Terrains of mystery and horror

Stories of Laila Alex transport readers to mysterious lands, introduce them to strange minds and bring them face to face with horrifying animals.

September 10, 2015 10:41 am | Updated 10:41 am IST - Thiruvananthapuram

Laila Alex

Laila Alex

“Adam…Adam….!, that lovelorn voice had the ring of delicate fingers playing on the Veena …it reminded one of heavenly bliss, of ethereal pleasures, lived and lost. The echoes of the call wafted in the air, filled the entire universe….”

It was the call of Lilith, the first woman God created in Eden, the first wife of Adam. God who created every animal in pairs, created man too male and female - Adam and Lilith. She was not created from him and for him, from his flesh and bones - but she was shaped out of mud, just like Adam.

When he tried to subjugate her, she walked away from him and out of paradise into the vast forlorn lands beyond the seas, ignoring the lashing of malicious tongues. Ages passed in that hostile land and she gave birth to several children but she kept thinking of Adam.

Laila Alex, in the title story of her book of stories, breathes life into a long eclipsed character in Jewish folklore.

Laila’s stories transport the readers to mysterious lands, introduce them to strange minds and bring them face to face with horrifying animals.

‘Daytime Nightmare’ tells the story of the dog of Carmelita, the Caribbean woman whom everyone believed to be a Voodoo priestess who made the spirits of human beings inhabit animal bodies. Carmelita was very possessive about her male dog but the dog quickly became friends with the narrator and often lay at her feet, looking strangely into her eyes.

When she slept, he tried to curl under her blanket; when she read out her verses and stories, he listened with rapt devotion. Once when Steve drew her into his arms, the dog jumped at him, barking wildly and snarling viciously. They tried to laugh it off but what happened later on… was that real? Late in the morning on a lazy holiday, when she pushed off the dog snugly sleeping by her side saying that Steve didn’t like him, it leaped into the air, and in a demonic frenzy felled her.

▶ _REQUEST_: Continue the review of Laila Alex's story collection from its last sentence.

▶ _SUPPLIED DATA_:
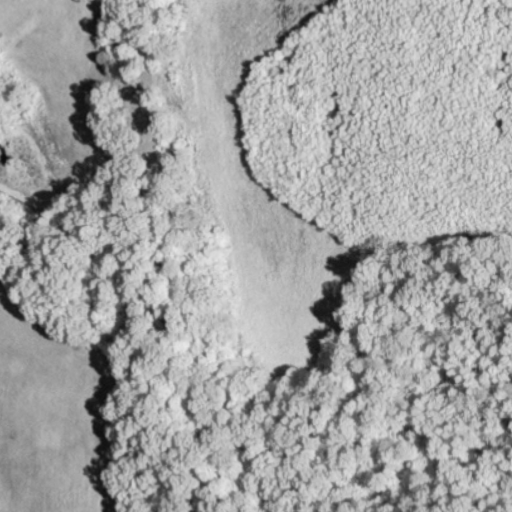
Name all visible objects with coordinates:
road: (97, 260)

▶ _TASK RESPONSE_:
“Those hands that held me down – I swear, they were not those of a dog. After a moment, the dog left me on the floor and stood up on its hind legs – it had the figure of a man of full stature, tall and broad. When it heard the voice of Steve, it glared him. Steve stood riveted, frozen…the dog pounced upon him and clasped those hairy, iron hands around his neck. When even the last trace of life was squeezed out, it took off its hands, lifted his body like a bag of rags and swung it into the pool… I’m telling the truth; I saw it very clearly…”

Animals, especially cats and dogs are often potent, ominous presences in Laila’s stories. The ordinary world of Laila’s stories is strangely bizarre. Her words are distinctly polysemous, her language lucid, and sharp. The contours of the real, the imagined and the unnatural; the magical, the mysterious and the mundane; the soothing, the unsettling and the horrifying simply break barriers, blend and mix and make happen her spectacular world- sometimes shocking, sometimes thought-provoking, sometimes truly sublime.

A story begins, the action rises and reaches a climax but the next second, the whole edifice crumbles and the readers are baffled to find that the foundations lie elsewhere.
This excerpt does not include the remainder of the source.